Tutoring started this week, so now I get to answer the question, "Is today tutoring?" about 512 times every day. I would normally expect my kids to remember that Tuesday and Thursday are the tutoring days, but since I have proof that some of my kids cannot even remember how OLD they are, I have no aspirations that they will remember which days are tutoring days.
Seriously, I have at least one child who doesn't know how old she is. We went to the library to browse at the Book Fair yesterday after lunch, and this little girl brought a book to me. She asked if she could write down the price so that she could remember how much to bring the next day. I saw that it was $7.99, so I THOUGHT I could help her easily remember how much to bring. I asked her, "How old are you?" (thinking she would say 8) She replied, "I do not know. My mother never told me."
The librarian looked at me in horror, and I just sighed and said, "Yeah, that's my life this year."
Back to tutoring, I worked with a group of kids today that were also suffering from Youth Alzheimer's. I asked them to "find the sum" of two numbers -- something we have been doing all year long. They looked at me as if I had said, "Jibberjab the doohickey." In Russian.
After reminding them that "Sum" means the answer to an addition problem, I asked the point blank what "sum" meant. Dasvidaniya, all over again. And again, and again.
After tutoring, only 2 of the 4 tutoring buses were on time. Most of the teachers were herding the kids into two lines to wait for those two remaining buses. "Herding" is the perfect word for that, because these kids definitely have a herd mentality. After waiting for about 10 minutes in a line, they bolted wildly for the street as soon as they saw the bus pull up. Any semblance of a line was gone, and it was every kid for himself. Including my new friend, "Steven Segall," the 2nd grader who likes to chew on acorns and draw all over his own face with a magic marker.
As I hurried after the herd, I passed one of the buses that had been sitting there for a while, and as I glanced in, I saw a kid (who obviously did not see me) stand up and shout, "SHIT!!" Not in anger, not in pain, not in surprise -- he said it like he was taking it for a test drive.

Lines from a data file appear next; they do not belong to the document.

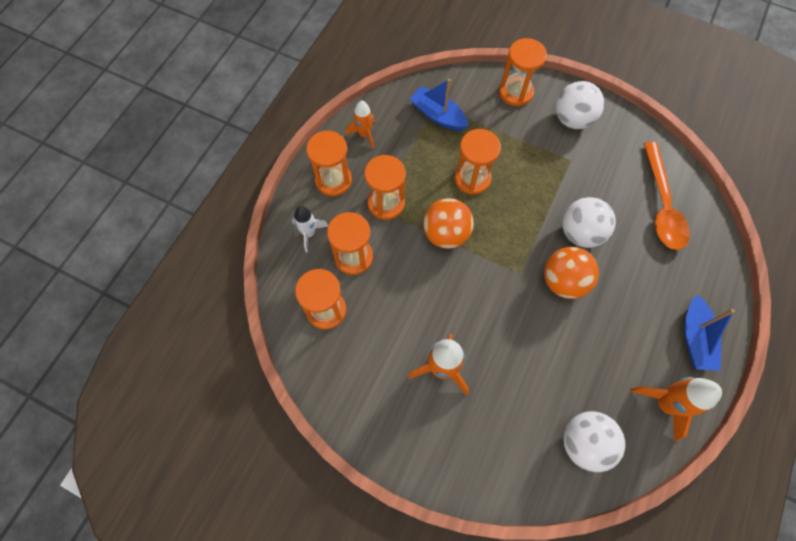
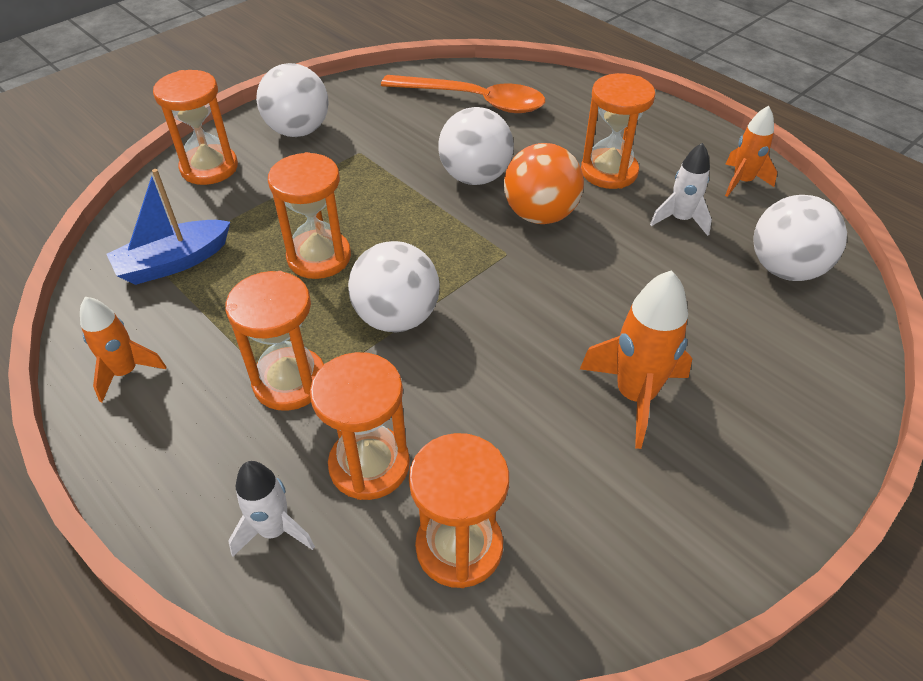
camera: 70 degrees left, 20 degrees down
orange hourglass [306,131,352,196] -> orange hourglass moved to [581,73,655,189]
orange ball [423,198,474,249] -> white ball [348,241,440,332]
orange rocket [630,377,722,441] -> orange rocket [725,106,777,197], size x0.64
blue boat [684,295,735,371] -> none
none -> white rocket [650,143,712,236]

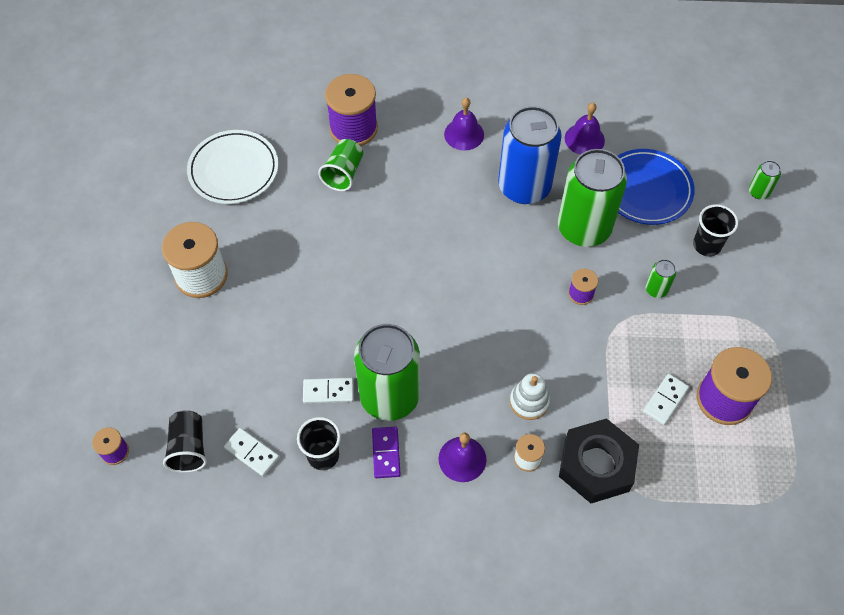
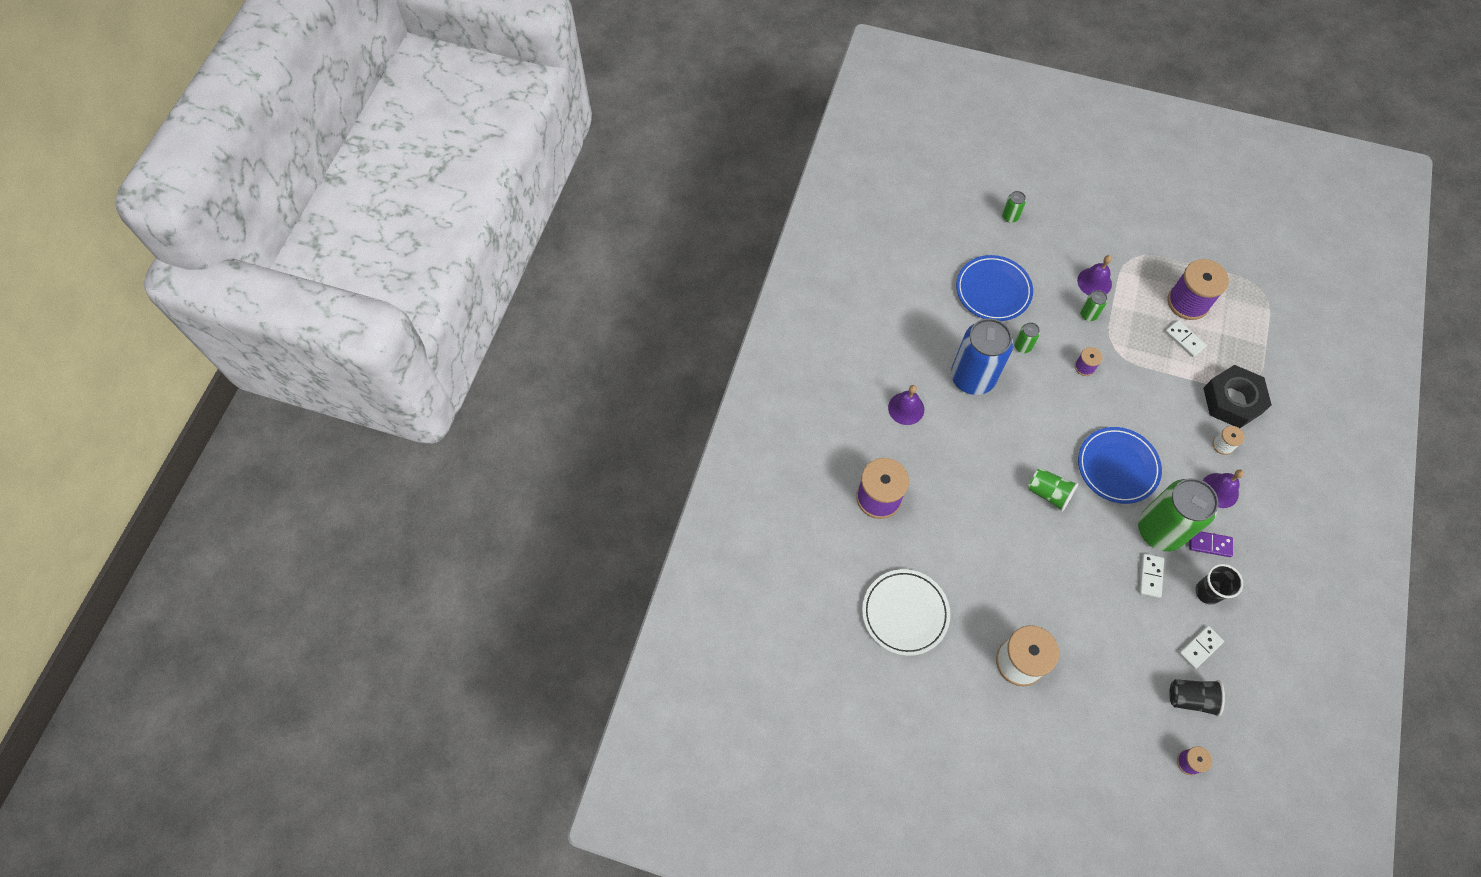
camera: 75 degrees left, 5 degrees up
green cup [318,139,363,191] -> green cup moved to [1028,468,1078,512]
white stacking toy [510,373,550,420] -> none
green can [558,149,627,247] -> green can [1014,322,1040,353], size x0.41
purple bell [565,103,605,155] -> purple bell moved to [1077,255,1112,295]
black cup [693,204,738,257] -> none
none -> blue plate [1078,427,1162,504]

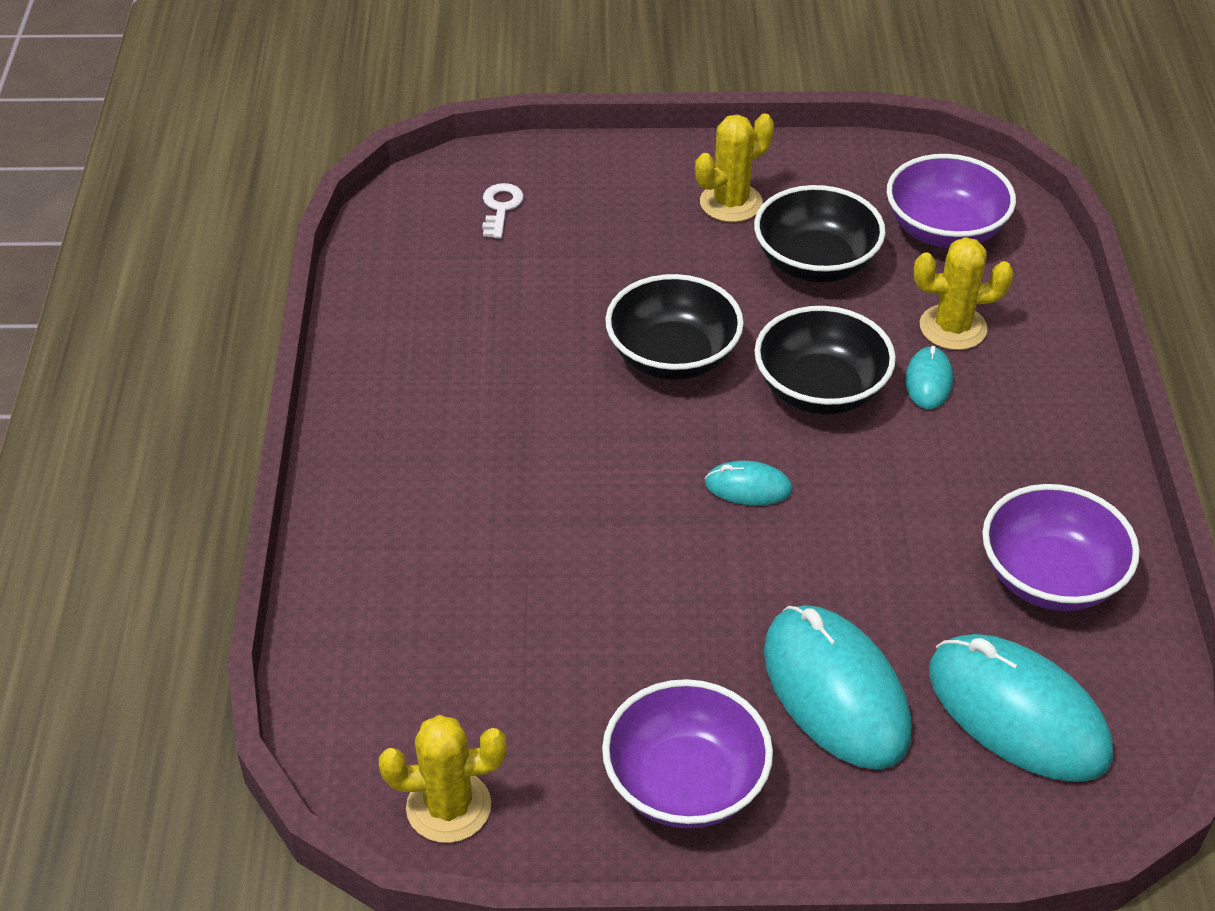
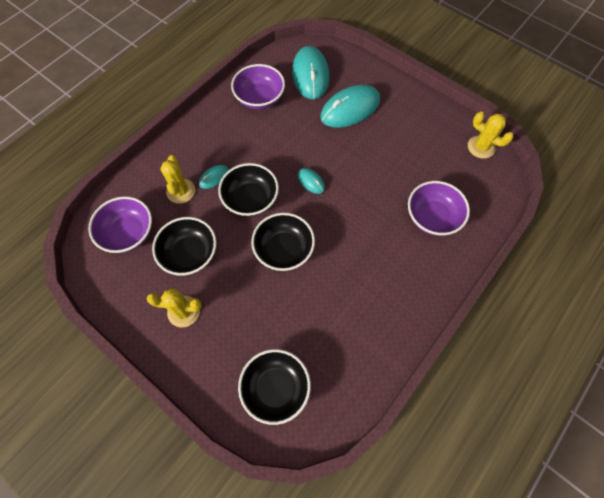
camera: 140 degrees left, 20 degrees up
white key [482,183,524,238] -> black bowl [238,349,311,425]
purple bowl [602,679,773,829] -> purple bowl moved to [408,181,470,236]
turquoise mouse [764,605,912,770] -> turquoise mouse turned 45 degrees clockwise [320,85,380,128]
yellow cactus [914,237,1014,350] -> yellow cactus turned 45 degrees clockwise [160,155,195,204]

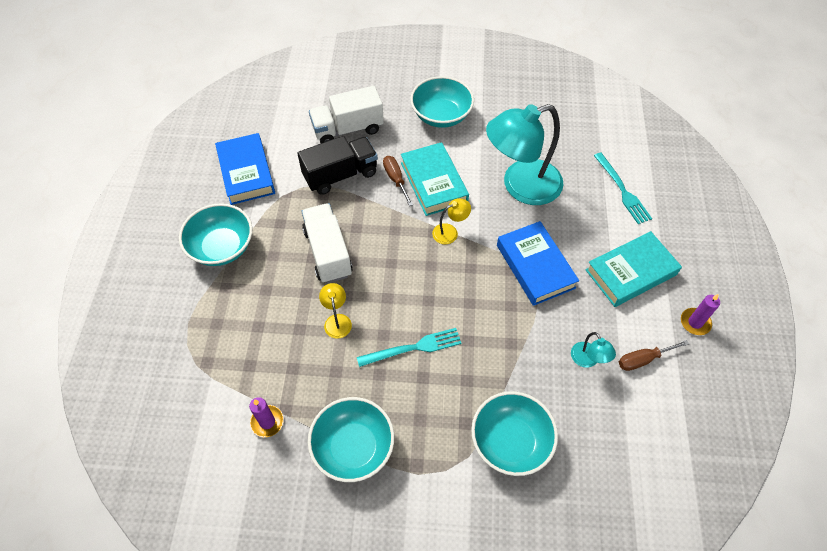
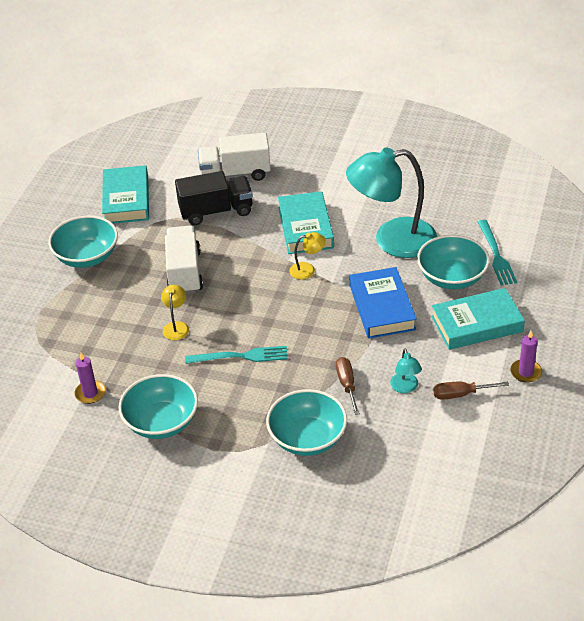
camera: 15 degrees right, 15 degrees down
blue book [215,133,275,205] -> turquoise book [102,165,149,223]
brown screwdriver [383,156,413,206] -> brown screwdriver moved to [336,357,360,415]
turquoise bowl [410,76,474,128] -> turquoise bowl moved to [417,235,490,289]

Which made me wish that kids would try out new academic vocabulary with the fervor and frequency that they try out the forbidden vocabulary. I think I need to start using math words in the context of curse words to try to entice the kids to start saying them.
"Go estimate yourself!"
"Son of a difference!"
I came home today with a pounding headache. I am super thankful that tomorrow is Friday. Which, despite the confusion, is NOT a tutoring day.